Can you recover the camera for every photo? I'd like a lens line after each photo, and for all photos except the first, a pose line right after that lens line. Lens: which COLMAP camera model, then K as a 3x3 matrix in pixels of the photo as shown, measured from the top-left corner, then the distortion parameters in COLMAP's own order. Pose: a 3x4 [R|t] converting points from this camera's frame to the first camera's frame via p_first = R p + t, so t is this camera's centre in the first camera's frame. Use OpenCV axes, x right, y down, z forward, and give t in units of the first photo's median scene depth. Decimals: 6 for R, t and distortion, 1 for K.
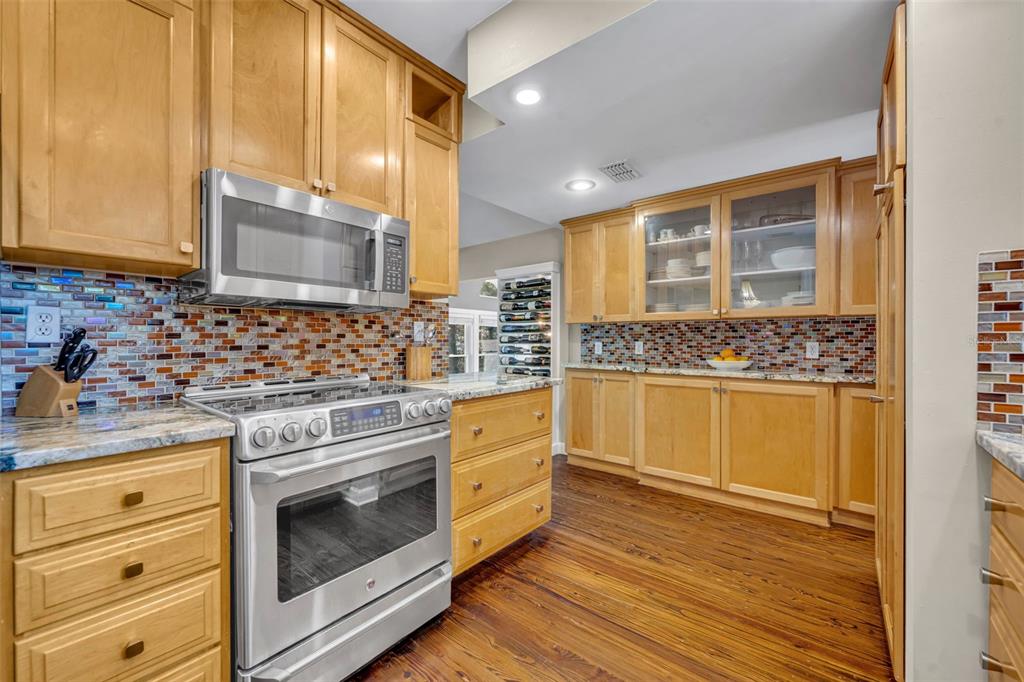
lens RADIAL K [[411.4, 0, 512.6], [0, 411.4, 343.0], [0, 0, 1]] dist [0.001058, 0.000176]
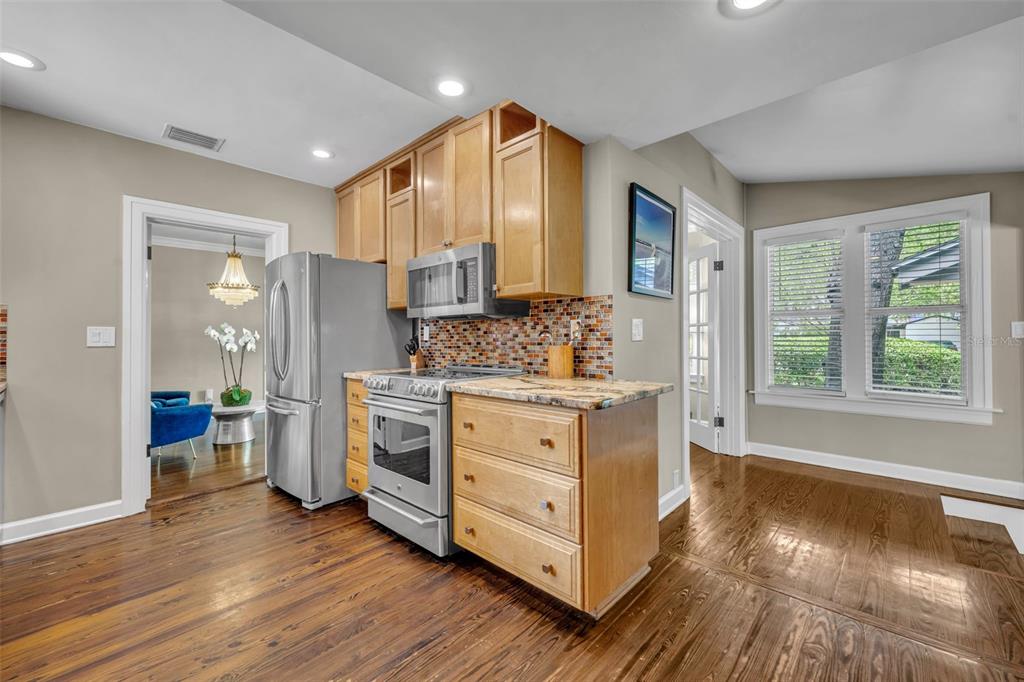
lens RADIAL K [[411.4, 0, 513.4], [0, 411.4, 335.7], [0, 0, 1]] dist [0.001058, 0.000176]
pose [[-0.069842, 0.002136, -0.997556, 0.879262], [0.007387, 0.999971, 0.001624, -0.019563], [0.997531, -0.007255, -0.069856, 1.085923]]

...

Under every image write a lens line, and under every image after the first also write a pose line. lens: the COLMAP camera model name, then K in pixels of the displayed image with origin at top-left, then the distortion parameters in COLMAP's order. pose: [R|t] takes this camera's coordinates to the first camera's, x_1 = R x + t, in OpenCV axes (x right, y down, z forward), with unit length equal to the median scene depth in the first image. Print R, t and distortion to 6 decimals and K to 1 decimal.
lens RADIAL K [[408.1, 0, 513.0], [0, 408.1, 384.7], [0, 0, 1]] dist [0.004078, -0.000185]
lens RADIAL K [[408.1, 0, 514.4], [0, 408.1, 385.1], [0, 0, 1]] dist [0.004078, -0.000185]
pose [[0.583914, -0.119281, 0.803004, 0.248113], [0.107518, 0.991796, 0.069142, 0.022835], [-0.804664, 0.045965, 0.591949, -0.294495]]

### WORK TO COMPLETE
Please edit the records between the line holding "Can you recover" and the line holding "-0.007255, -0.069856, 1.085923]]", inclusive, and give back only those lines with "lens line" changed to "intrinsics line" and nothing else altered. Leave the pictures out of your answer.

### EXERCISE ANSWER
Can you recover the camera for every photo? I'd like a intrinsics line after each photo, and for all photos except the first, a pose line right after that intrinsics line. Lens: which COLMAP camera model, then K as a 3x3 matrix in pixels of the photo as shown, measured from the top-left corner, then the distortion parameters in COLMAP's own order. Pose: a 3x4 [R|t] converting points from this camera's frame to the first camera's frame via p_first = R p + t, so t is this camera's centre in the first camera's frame. Use OpenCV axes, x right, y down, z forward, and give t in units of the first photo's median scene depth. Decimals: 6 for R, t and distortion, 1 for K.
lens RADIAL K [[411.4, 0, 512.6], [0, 411.4, 343.0], [0, 0, 1]] dist [0.001058, 0.000176]
lens RADIAL K [[411.4, 0, 513.4], [0, 411.4, 335.7], [0, 0, 1]] dist [0.001058, 0.000176]
pose [[-0.069842, 0.002136, -0.997556, 0.879262], [0.007387, 0.999971, 0.001624, -0.019563], [0.997531, -0.007255, -0.069856, 1.085923]]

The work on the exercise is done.